You are viewing a plain text version of this content. The canonical link for it is here.

Posted to user@hbase.apache.org by "ming.liu" <mi...@esgyn.cn> on 2018/12/29 15:01:56 UTC

Will Scan use blockcache?

Hi, all,

 

I recently found that short scan is slower than get operation in HBase. It
is acceptable, but I really want to understand the reason.

 

My testing table only has one row in it. So both Scan and Get just get one
row. Scan is still about 2x slower than get operation.

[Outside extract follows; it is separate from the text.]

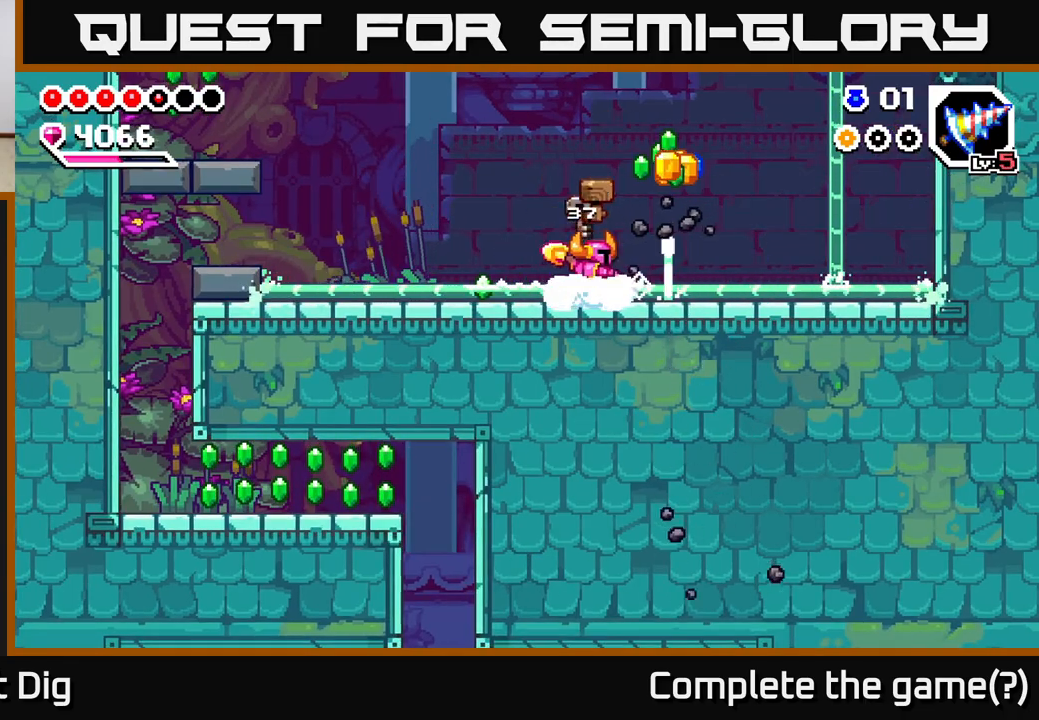
{"buttons": ["DPAD_LEFT"], "right_stick": "center", "events": [[50, "A", "down"], [117, "A", "up"], [450, "DPAD_RIGHT", "up"], [483, "DPAD_LEFT", "down"]]}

So I want to understand the difference between get(rowkey) and Scan(rowkey,
rowkey).

 

I think Get will first match in blockcache, if matched, it will go back
without accessing HFile/Memstore; 

Will Scan search in blockcache as well? Or it directly go to memstore/HFile?

 

thanks,

Ming

Re: Will Scan use blockcache?

Posted by "张铎 (Duo Zhang)" <pa...@gmail.com>.

Which version do you use?

Get is always a one time rpc call, but scan may lead to multiple rpc calls,
which depends on the hbase version and also some flags in the Scan object.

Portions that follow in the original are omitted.